The honeybee is an important pollinator for many New Zealand crops, and provides us lucky humans with honey and bee products like bee pollen and propolis. In return for all those precious natural goodies, our beekeepers take very good care of our honeybee colonies.
As we rely on honeybees, they’re also dependent on us, to keep them housed in cosy, clean hives, and protect them against parasites like varroa mites, diseases like American Foul Brood (AFB) and their archenemy the wasp.
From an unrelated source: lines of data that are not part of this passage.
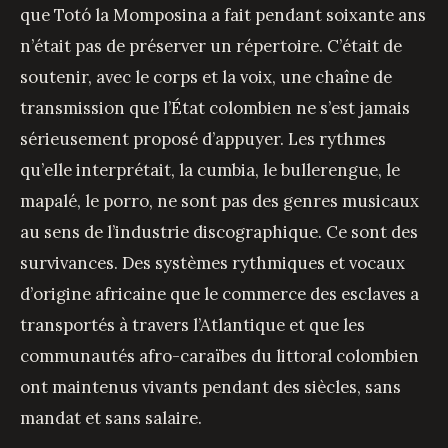
que Totó la Momposina a fait pendant soixante ans
n’était pas de préserver un répertoire. C’était de
soutenir, avec le corps et la voix, une chaîne de
transmission que l’État colombien ne s’est jamais
sérieusement proposé d’appuyer. Les rythmes
qu’elle interprétait, la cumbia, le bullerengue, le
mapalé, le porro, ne sont pas des genres musicaux
au sens de l’industrie discographique. Ce sont des
survivances. Des systèmes rythmiques et vocaux
d’origine africaine que le commerce des esclaves a
transportés à travers l’Atlantique et que les
communautés afro-caraïbes du littoral colombien
ont maintenus vivants pendant des siècles, sans
mandat et sans salaire.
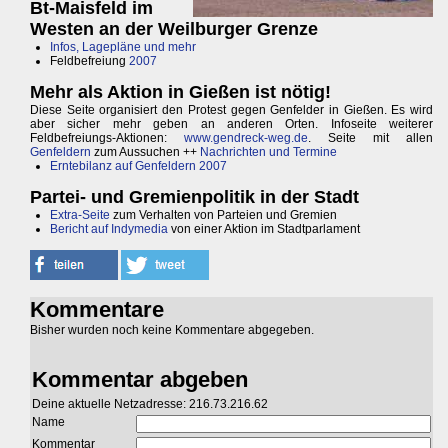
Bt-Maisfeld im
Westen an der Weilburger Grenze
Infos, Lagepläne und mehr
Feldbefreiung
2007
Mehr als Aktion in Gießen ist nötig!
Diese Seite organisiert den Protest gegen Genfelder in Gießen. Es wird
aber sicher mehr geben an anderen Orten. Infoseite weiterer
Feldbefreiungs-Aktionen:
www.gendreck-weg.de
. Seite mit allen
Genfeldern
zum Aussuchen ++
Nachrichten und Termine
Erntebilanz auf Genfeldern 2007
Partei- und Gremienpolitik in der Stadt
Extra-Seite
zum Verhalten von Parteien und Gremien
Bericht auf Indymedia
von einer Aktion im Stadtparlament
Kommentare
Bisher wurden noch keine Kommentare abgegeben.
Kommentar abgeben
Deine aktuelle Netzadresse: 216.73.216.62
Name
Kommentar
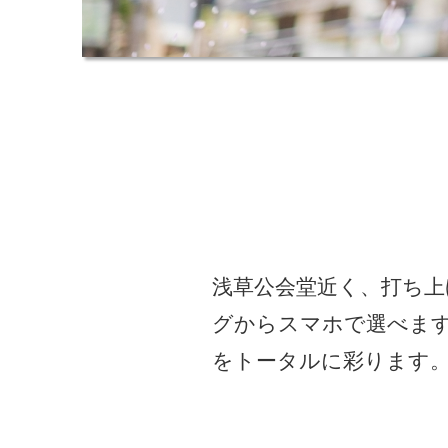
浅草公会堂近く、打ち上げ
グからスマホで選べま
をトータルに彩ります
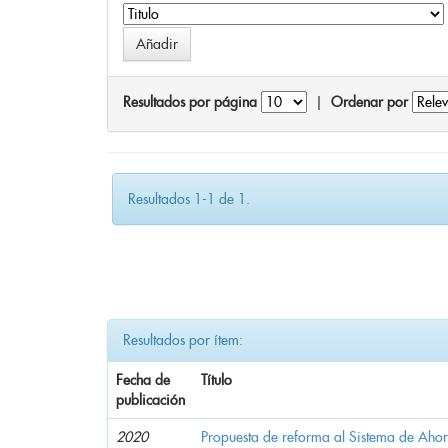
Resultados por página
|
Ordenar por
Resultados 1-1 de 1.
Resultados por ítem:
Fecha de
Título
publicación
2020
Propuesta de reforma al Sistema de Ahor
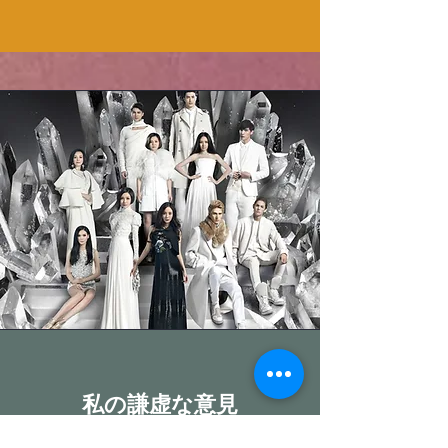
​私の謙虚な意見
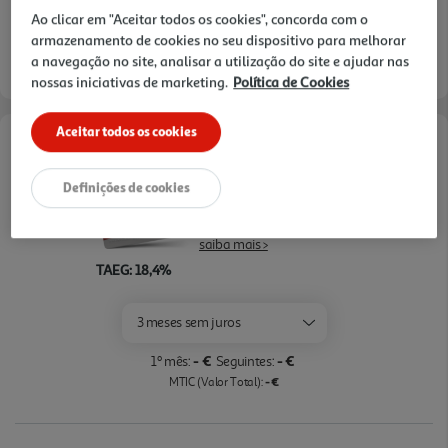
Ao clicar em "Aceitar todos os cookies", concorda com o
consultar stock >.
armazenamento de cookies no seu dispositivo para melhorar
a navegação no site, analisar a utilização do site e ajudar nas
nossas iniciativas de marketing.
Política de Cookies
Aceitar todos os cookies
Opções de Financiamento
Definições de cookies
Pague com o seu
Cartão Oney Auchan
saiba mais >
TAEG: 18,4%
3 meses sem juros
- €
- €
1º mês:
Seguintes:
- €
MTIC (Valor Total):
While each hive is unique, they all have common needs that our beekeepers need to take care of.
Plenty to eat
Honeybees need nectar to produce honey, as well as feed the queen and her larvae, create wax and build their honeycombs within the hive. Our beekeepers make sure each hive is placed in an area with abundant food sources of pollen and nectar – so they can stay healthy and have the energy they need to forage far and wide. Hives also need a reliable supply of clean water to drink.
Sun and shade
It’s important to be out of fierce winds, where there is a mix of sunlight and shade. Sunlight signals the bees to start working and forage out in the bush. Aside from the light, the bees are kept warm during the cold and rainy season while the shade protects them from overheating during the summer.
Far from anywhere
Our hives are placed in some of the most remote, pristine areas in New Zealand – far from spray drift from pesticide and diesel fumes from busy roads and trucks. And the only way to access many of these far-flung spots is by helicopter. Hives should still be accessible to our beekeepers, so they can regularly check them, but also away from humans and animals that might disturb the hives. Our beekeepers are also careful to place hives away from areas where hives may have those nasty varroa mites or even nastier AFB.
Checking all the boxes
The True Honey Co. has a high ratio of beekeepers to hives, which means our bees get regular health checks. Every frame in every hive is thoroughly inspected by our beekeepers who are all trained to recognise AFB and supervised by DECA (Disease Elimination Conformity Agreement!) certified senior beekeepers.
Protection against wasps
Honeybees need protection against their stripy foes. Our beekeepers carefully lay baits, which wasps take home to their nests. Some of said beekeepers are specially trained and certified to use this wasp bait, which is of course totally safe for bees.
Unite to survive
Each autumn our beekeepers will replace any sick or tired Queens and give weaker colonies a little extra care. They’ll also combine the hives with the lowest populations, so the extra numbers can help look after each other over winter.
The sweet life
We could sell the clover honey our bees make, but we leave it in our hives for the bees to snack on, because it’s loaded with vitamins and minerals essential for bee health. It also reduces the need for sugar syrup top-ups over the cold months. In fact, we deliberately produce extra honey in the shoulder season, to set aside for feeding the bees in winter and early spring when there aren’t many flowers about, and bees would rather stay home on the couch and watch Netflix. (Oops, no, that’s us.)
We’re lucky to have a dedicated crew of experienced beekeepers. They’ve spent so many seasons with our stripy little friends, they understand their behaviour, almost as if they speak the same language. We call them our bee whisperers.